Simply increasing the win rate from a not horrible 22% to a decent 30% impacts the sales bookings by significant 36%. By adding more focus in your lead generation and outbound efforts, you could increase your bookings by a whopping 180%. Imagine winning 50% plus? That can happen with a tighter ideal customer profile and product-market-fit. More on that in another blog.

 

Low-cost high conversion – the new inbound

Buyers are human and make emotional decisions. The relationship buyers have with your company is highly influenced by the quality of interaction, and timely response.

Sure, targeted account strategies take a lot more effort than a wide-net strategy, but with the latter you need, well, a wide-net. You’ll eventually run out of market opportunity, and if you don’t, you’ll just end up saturating the market with messaging. Your buyers will eventually ‘turn off’ all receptors to you.

The best part of all of this is the scale! Organizations can easily scale a program like this across many reps. Because the playbook is so well defined, your new reps could be running immediately. Your organization can also easily delineate this responsibility to an SDR type role for all or most of this activity. And the best part is the cost per opportunity is almost nothing compared to the cost of an opportunity from a marketing-based lead source.
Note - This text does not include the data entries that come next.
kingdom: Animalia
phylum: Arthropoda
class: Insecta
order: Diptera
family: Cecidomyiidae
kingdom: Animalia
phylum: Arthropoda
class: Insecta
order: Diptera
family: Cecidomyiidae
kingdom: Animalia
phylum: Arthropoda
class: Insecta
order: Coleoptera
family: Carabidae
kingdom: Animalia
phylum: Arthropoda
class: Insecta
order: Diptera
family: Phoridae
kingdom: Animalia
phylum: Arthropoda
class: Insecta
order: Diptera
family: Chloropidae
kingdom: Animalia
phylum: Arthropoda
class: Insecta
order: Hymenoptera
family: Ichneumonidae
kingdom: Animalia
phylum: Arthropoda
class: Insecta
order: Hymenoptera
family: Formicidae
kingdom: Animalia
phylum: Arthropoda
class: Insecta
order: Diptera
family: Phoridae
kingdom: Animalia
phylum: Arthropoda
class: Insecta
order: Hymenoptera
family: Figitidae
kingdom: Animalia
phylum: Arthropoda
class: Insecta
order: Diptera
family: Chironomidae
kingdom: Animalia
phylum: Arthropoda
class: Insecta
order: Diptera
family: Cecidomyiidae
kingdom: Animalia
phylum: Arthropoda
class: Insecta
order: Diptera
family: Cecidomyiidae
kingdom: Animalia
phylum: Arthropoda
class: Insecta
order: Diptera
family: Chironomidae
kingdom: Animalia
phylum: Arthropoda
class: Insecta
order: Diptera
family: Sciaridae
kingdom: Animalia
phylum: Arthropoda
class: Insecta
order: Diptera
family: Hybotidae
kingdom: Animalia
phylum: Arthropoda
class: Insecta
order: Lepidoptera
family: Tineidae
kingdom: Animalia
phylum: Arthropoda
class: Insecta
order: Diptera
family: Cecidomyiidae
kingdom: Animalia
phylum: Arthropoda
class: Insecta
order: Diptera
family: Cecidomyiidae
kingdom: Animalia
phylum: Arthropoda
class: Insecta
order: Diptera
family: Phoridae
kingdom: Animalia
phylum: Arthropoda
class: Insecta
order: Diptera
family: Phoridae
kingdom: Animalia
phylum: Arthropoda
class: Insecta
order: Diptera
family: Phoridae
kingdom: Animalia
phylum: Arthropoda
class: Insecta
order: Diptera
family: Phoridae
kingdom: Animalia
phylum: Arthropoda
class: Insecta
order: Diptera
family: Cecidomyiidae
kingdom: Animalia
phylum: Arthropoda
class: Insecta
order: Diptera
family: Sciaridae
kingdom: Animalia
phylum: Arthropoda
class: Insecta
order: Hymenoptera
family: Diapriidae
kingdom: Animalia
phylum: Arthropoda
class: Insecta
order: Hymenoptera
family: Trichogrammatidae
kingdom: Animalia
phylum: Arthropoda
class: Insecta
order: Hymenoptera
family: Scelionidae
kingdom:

We have some ideas on building the perfect sequence, a tried and tested formula in which the content gets adjusted per sequence, the basic structure remains the same.

 

Does this leave marketing in the dust?

What’s the difference between the sales engagement and marketing automation? Several companies are using their marketing automation tool to send emails on behalf of reps. At the core of the systems, marketing automation and sales engagement tools both:

  • Have a campaign builder with either time-based or trigger-based wait steps
  • Can incorporate email activities with non-email activities like phone call tasks

But honestly, that’s where it ends. Marketing’s campaign efforts should really be focused on Awareness and Education activities. When a buyer provides enough signals, they get sent to the sales team. The marketing team is the owner of the marketing automation tool and likely already has tons of requests to deal with. Adding email campaigns on top of this will only lead to frustration because the rep won’t be in control of the process and will likely be prioritized behind other activities.

The other important thing to note is that your marketing automation tool may be completely different database from your CRM tool (it shouldn’t be, but probably is, more on that another time). The targeted accounts your team is researching may not actually be in the marketing automation database and shouldn’t be, especially in today’s age of GDPR, CAN-SPAM, CASL. All marketing needs to be compliant. There is no legislative requirement for Sales Engagement tools to be opt-in based which makes life much easier for the reps to be in control of their own destiny.

There’s a place for both inbound and outbound in your business, it’s not a case of one of the other. Use the contacts earned from your marketing campaigns and put them on a nurture program, to further create awareness of your product. Targeted outbound efforts can bring in high quality leads that will help your sales team close leads.

So, while Sales Engagement looks similar to marketing automation, it is not the same. But yes, you need both. Use the new tools available with targeted account strategies to create smart, integrated sales campaigns to engage new leads and close more sales with less effort!